提示テキスト =>
========
企業の知財部門への就職や転職を考える人にとって、企業の知財部門が具体的にどういった仕事をしているのかについて知ることはとても重要です。

企業の知財部門が具体的にどういった仕事をしているのかを知ることで、知的財産管理技能士の資格が就職や転職だけでなく、企業の知財部門に入社してからどのように活かされるのかをイメージできます。

以下、私の経験と知人から見聞きした範囲で、企業の知財部門が具体的にどういった仕事をしているのかについてご紹介します。なお、情報通信系のIT企業に限った話になってしまいますことをご了承ください。

企業の知財部門といっても「知財部」だけではない

「企業の知財部門」というのは、特許、意匠、商標、著作権といった知的財産に関する管理業務を行っている部門を指します。

企業の知財部門として代表的なのが「知財部」(または「知的財産部」ともいう)という名称の部門です。私の勤める会社でも「知財部」という名称となっています。通常、知財部では、特許、意匠、商標、著作権といった知的財産に関する業務を担当しています。

特許、意匠、商標、著作権のほかの知的財産権としては、意匠や実用新案がありますが、情報通信系のIT企業では、意匠や実用新案の対象となる案件がほとんど無いので、意匠や実用新案の担当を個別に設けていることは、ほぼ無いように思います。

規模の大きな会社では、知財部の下に「特許課」や「商標課」などが設けられているところもあります。私の勤める会社では、知財部の下には「課」はなく、「特許担当」、「商標担当」、「著作権担当」がそれぞれ存在するといった感じになっています。

知財部という部門では、多くの場合、特許を担当する者は特許の仕事だけ、商標を担当する者は商標の仕事だけ、著作権を担当する者は著作権の仕事だけといった感じで分業化がなされていることが多いです。
========
データ欄 =>
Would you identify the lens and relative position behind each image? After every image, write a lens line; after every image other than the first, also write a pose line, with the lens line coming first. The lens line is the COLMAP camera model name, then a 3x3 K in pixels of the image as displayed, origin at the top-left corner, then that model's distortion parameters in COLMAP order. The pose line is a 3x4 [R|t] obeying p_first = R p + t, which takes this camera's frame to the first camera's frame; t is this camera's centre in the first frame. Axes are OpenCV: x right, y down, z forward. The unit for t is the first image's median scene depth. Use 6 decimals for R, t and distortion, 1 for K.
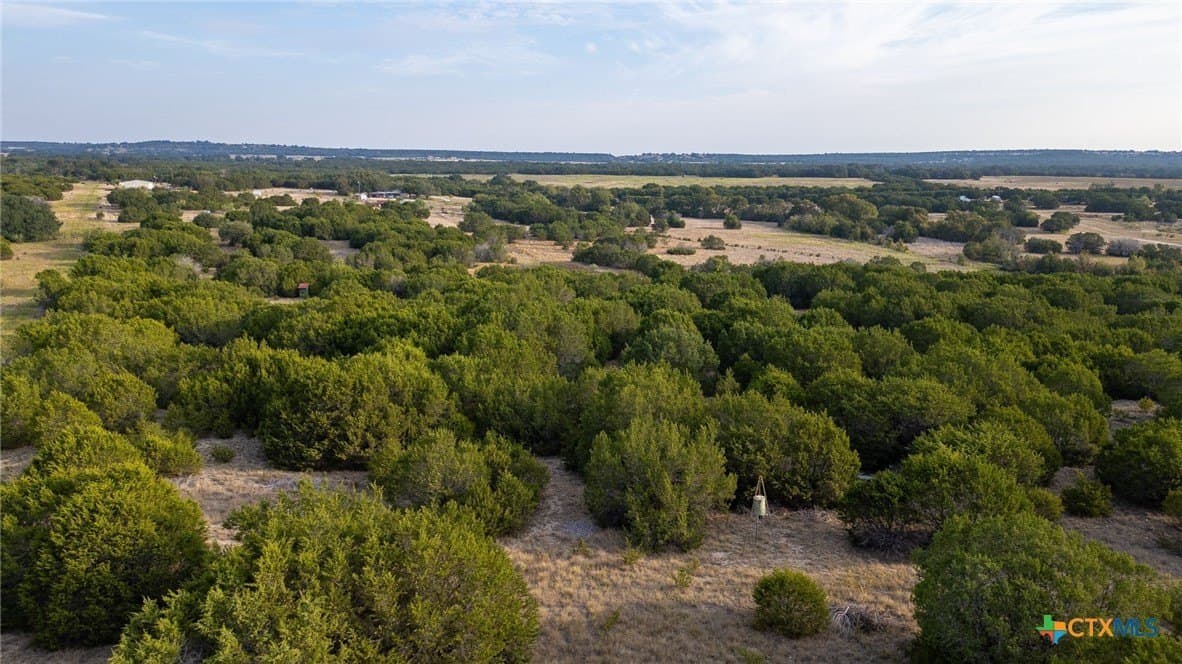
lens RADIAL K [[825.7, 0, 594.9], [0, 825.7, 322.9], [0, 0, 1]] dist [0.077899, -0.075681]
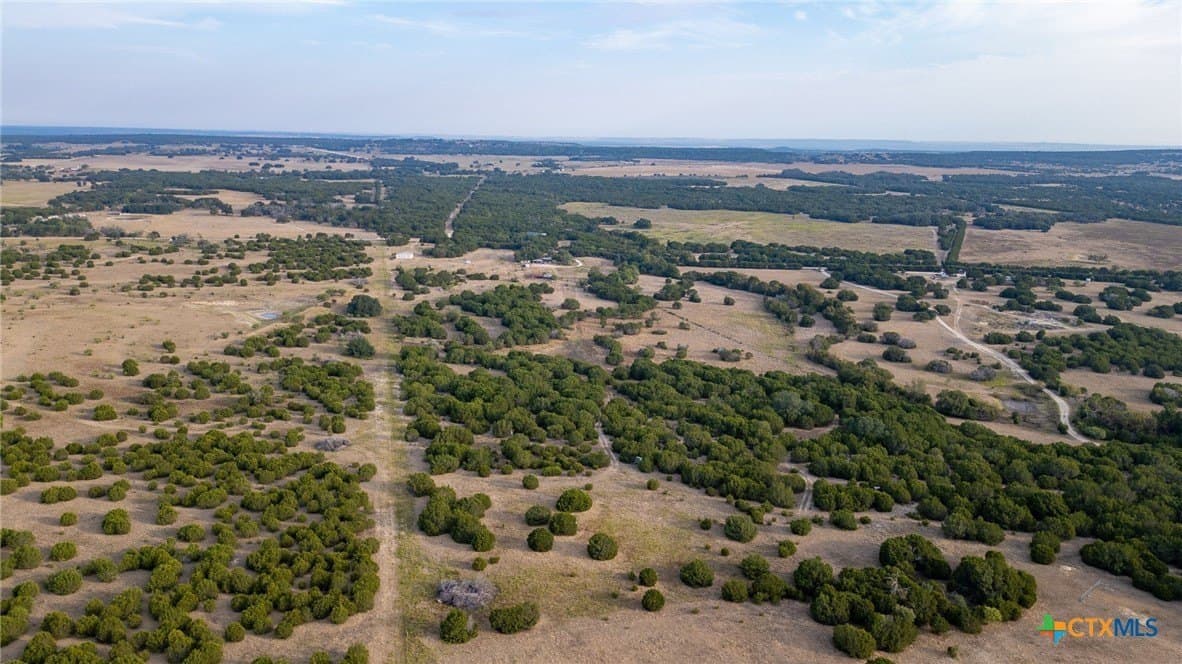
========
作業内容 =>
企業の知財部門を紹介する文章のうち、筆者の勤める会社の知財部の下に置かれている担当をすべて挙げてください。

回答欄 =>
特許担当、商標担当、著作権担当